If you’re on Twitter (aka X), you can’t go more than a few posts without seeing someone tagging Grok for input. Outside of the platform, you’re unlikely to see Grok anywhere. According to data from the analysis firm AppMagic, downloads of Grok have fallen significantly in recent months, and a shockingly small share of people are actually paying for the anti-woke AI.
The data comes via the Wall Street Journal, which has a couple of brutal stats and one damning quote that reveals the state of the Grok chatbot, Elon Musk’s baby, best known for calling itself MechaHitler and fueling a flood of non-consensual nude images. Downloads of Grok’s standalone app have reportedly dropped from 20 million in January to just 8.3 million in April, a drop of nearly 60%. (Let’s try not to read into the fact that the app saw its peak in downloads at the time UndressGate was happening, lest we end up with an even lower opinion of humanity.)
It also cited a survey conducted by Recon Analytics, which asked more than 260,000 Americans about their AI usage. Just 0.174% of respondents said they are paying for Grok. By comparison, 6% say they are shelling out monthly for ChatGPT.
One last nail in the coffin: An engineer the Journal talked to described AI options by saying, “OpenAI is Coke, Anthropic is Pepsi, and Grok is RC Cola.” Of course, that analogy doesn’t quite map cleanly. Imagine if you had to pay $30 a month to drink RC.
The failure of Grok to take hold among professionals (but likely getting a boost from pervs) might be part of the reason that xAI’s latest pitch is that it’s shifting from achieving AGI to putting data centers on the moon. The company recently announced that it was renting out the processing power of its massive Colossus data center to Anthropic, despite Musk’s many attacks on the company that he calls “evil.” Now it’s starting to explore putting similar clusters of compute into space.

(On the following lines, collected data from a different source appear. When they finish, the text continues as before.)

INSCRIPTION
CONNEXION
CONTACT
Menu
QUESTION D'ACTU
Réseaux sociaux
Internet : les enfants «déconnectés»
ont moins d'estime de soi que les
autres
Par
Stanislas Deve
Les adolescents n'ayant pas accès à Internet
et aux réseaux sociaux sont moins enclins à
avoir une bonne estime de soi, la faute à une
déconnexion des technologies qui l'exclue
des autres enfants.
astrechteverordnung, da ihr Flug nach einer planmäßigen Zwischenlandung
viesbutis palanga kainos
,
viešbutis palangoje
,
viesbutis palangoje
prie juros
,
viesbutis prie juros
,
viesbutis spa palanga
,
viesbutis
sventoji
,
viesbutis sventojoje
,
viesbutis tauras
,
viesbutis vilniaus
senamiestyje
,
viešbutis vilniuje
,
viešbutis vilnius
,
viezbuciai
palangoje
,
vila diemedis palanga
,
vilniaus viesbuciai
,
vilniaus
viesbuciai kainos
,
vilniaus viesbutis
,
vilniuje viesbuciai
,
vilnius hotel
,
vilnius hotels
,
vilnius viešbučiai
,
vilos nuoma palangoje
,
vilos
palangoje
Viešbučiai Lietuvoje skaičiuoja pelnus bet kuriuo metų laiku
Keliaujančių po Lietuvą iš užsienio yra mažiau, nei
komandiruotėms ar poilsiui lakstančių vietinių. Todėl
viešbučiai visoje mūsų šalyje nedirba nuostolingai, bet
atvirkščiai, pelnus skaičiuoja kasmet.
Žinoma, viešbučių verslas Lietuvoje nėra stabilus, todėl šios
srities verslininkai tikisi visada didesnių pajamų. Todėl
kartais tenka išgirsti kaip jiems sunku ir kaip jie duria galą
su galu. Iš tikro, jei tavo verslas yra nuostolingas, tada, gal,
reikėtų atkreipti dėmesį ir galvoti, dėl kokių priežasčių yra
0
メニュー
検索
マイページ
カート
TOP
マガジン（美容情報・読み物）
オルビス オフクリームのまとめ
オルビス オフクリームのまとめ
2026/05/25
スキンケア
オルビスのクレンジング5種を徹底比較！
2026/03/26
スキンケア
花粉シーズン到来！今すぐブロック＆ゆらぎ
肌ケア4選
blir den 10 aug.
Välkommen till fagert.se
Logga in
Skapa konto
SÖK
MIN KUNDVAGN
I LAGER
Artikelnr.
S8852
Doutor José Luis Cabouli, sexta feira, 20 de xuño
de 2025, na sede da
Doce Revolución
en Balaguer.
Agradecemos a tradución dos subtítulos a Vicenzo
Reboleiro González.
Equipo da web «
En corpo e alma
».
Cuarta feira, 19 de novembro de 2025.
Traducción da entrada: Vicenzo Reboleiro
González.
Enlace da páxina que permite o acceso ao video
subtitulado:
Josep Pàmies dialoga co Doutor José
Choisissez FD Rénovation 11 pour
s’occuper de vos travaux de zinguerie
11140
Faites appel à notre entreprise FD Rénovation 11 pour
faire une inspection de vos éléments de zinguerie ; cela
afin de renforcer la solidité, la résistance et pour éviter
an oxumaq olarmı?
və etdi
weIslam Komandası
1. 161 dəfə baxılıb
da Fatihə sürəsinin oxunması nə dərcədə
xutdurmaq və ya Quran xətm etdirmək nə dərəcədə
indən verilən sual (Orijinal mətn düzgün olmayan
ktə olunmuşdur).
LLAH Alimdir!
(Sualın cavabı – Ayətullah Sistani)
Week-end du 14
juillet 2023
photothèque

On Tuesday, the Journal reported that SpaceX (now the parent company of xAI) is currently in talks with Google to send data centers into orbit. It’s an idea that Musk has been obsessed with lately, and it seems to be the big hook for a potential profit center as SpaceX heads toward an initial public offering. Now the company has a legitimate partner in the project, though it seems like it’s probably a pretty low-risk proposition for Google. Either SpaceX figures out low-earth orbit data centers (a possibility that experts are pretty dubious about) and Google gets to make use of them, or SpaceX fails, and Google keeps operating its terrestrial servers.
Regardless, it seems like Musk has found his “full-autonomous driving” for SpaceX—a promise that he might never actually make good on, but can roll out at every earnings report to keep investors happy about the theoretical profits just over the horizon. Pay no mind to the red in the ledger.